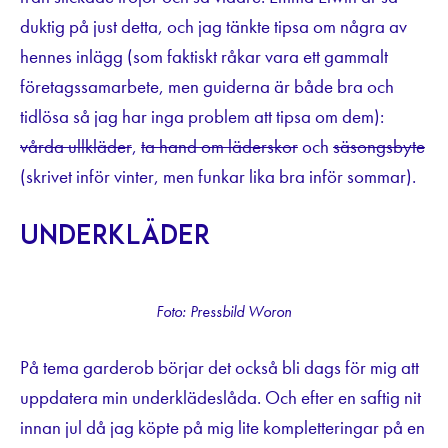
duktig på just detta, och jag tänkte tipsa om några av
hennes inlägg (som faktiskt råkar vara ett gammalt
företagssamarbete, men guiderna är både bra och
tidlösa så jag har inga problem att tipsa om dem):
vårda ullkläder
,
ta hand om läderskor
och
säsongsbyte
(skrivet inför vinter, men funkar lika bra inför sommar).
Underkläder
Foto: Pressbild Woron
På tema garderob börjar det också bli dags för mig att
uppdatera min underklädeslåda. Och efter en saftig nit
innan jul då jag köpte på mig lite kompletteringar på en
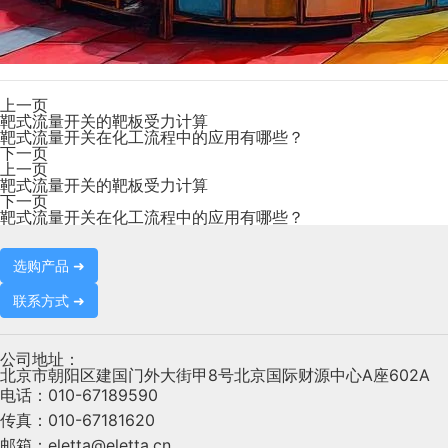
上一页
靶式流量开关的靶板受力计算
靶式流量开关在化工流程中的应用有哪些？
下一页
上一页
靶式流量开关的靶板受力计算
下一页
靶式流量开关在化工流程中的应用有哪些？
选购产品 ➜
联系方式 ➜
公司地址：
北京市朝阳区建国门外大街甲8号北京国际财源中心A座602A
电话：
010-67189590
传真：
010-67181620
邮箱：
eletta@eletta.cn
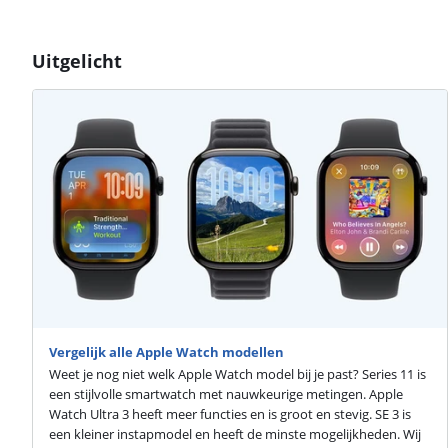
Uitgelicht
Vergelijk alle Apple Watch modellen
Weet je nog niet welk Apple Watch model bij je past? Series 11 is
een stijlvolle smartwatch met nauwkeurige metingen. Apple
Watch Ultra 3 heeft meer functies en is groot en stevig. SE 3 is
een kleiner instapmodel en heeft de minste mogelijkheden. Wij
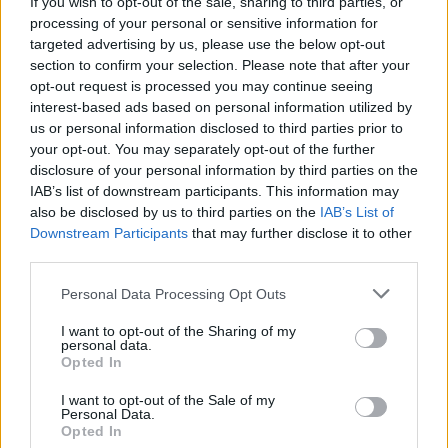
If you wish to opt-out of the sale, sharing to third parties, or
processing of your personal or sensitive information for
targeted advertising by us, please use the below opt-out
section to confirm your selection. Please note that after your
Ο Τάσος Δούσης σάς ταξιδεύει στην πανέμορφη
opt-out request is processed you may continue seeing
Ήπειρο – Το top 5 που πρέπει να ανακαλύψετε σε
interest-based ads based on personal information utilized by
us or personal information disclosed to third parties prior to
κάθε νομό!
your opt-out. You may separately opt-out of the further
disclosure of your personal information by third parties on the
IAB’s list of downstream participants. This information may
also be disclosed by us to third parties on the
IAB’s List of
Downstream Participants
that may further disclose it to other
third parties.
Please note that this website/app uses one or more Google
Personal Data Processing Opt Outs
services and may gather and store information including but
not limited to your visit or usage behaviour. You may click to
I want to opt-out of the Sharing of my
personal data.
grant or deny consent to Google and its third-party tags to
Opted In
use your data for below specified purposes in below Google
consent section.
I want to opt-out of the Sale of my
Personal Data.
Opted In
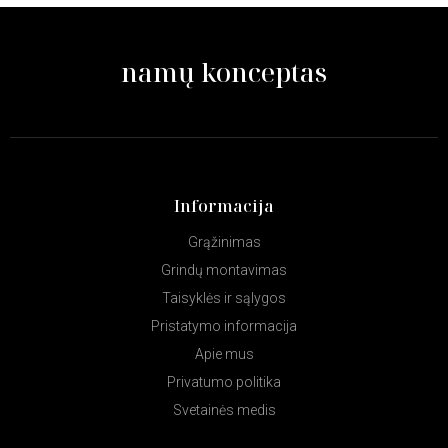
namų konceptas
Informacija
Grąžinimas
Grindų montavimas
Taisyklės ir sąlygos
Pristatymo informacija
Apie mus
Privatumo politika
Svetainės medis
....
The expected answer is the listing above, duplicated exactly, with its pictures removed.

duktig på just detta, och jag tänkte tipsa om några av
hennes inlägg (som faktiskt råkar vara ett gammalt
företagssamarbete, men guiderna är både bra och
tidlösa så jag har inga problem att tipsa om dem):
vårda ullkläder
,
ta hand om läderskor
och
säsongsbyte
(skrivet inför vinter, men funkar lika bra inför sommar).
Underkläder
Foto: Pressbild Woron
På tema garderob börjar det också bli dags för mig att
uppdatera min underklädeslåda. Och efter en saftig nit
innan jul då jag köpte på mig lite kompletteringar på en
上一页
靶式流量开关的靶板受力计算
靶式流量开关在化工流程中的应用有哪些？
下一页
上一页
靶式流量开关的靶板受力计算
下一页
靶式流量开关在化工流程中的应用有哪些？
选购产品 ➜
联系方式 ➜
公司地址：
北京市朝阳区建国门外大街甲8号北京国际财源中心A座602A
电话：
010-67189590
传真：
010-67181620
邮箱：
eletta@eletta.cn
Uitgelicht
Vergelijk alle Apple Watch modellen
Weet je nog niet welk Apple Watch model bij je past? Series 11 is
een stijlvolle smartwatch met nauwkeurige metingen. Apple
Watch Ultra 3 heeft meer functies en is groot en stevig. SE 3 is
een kleiner instapmodel en heeft de minste mogelijkheden. Wij
If you wish to opt-out of the sale, sharing to third parties, or
processing of your personal or sensitive information for
targeted advertising by us, please use the below opt-out
section to confirm your selection. Please note that after your
Ο Τάσος Δούσης σάς ταξιδεύει στην πανέμορφη
opt-out request is processed you may continue seeing
Ήπειρο – Το top 5 που πρέπει να ανακαλύψετε σε
interest-based ads based on personal information utilized by
us or personal information disclosed to third parties prior to
κάθε νομό!
your opt-out. You may separately opt-out of the further
disclosure of your personal information by third parties on the
IAB’s list of downstream participants. This information may
also be disclosed by us to third parties on the
IAB’s List of
Downstream Participants
that may further disclose it to other
third parties.
Please note that this website/app uses one or more Google
Personal Data Processing Opt Outs
services and may gather and store information including but
not limited to your visit or usage behaviour. You may click to
I want to opt-out of the Sharing of my
personal data.
grant or deny consent to Google and its third-party tags to
Opted In
use your data for below specified purposes in below Google
consent section.
I want to opt-out of the Sale of my
Personal Data.
Opted In
namų konceptas
Informacija
Grąžinimas
Grindų montavimas
Taisyklės ir sąlygos
Pristatymo informacija
Apie mus
Privatumo politika
Svetainės medis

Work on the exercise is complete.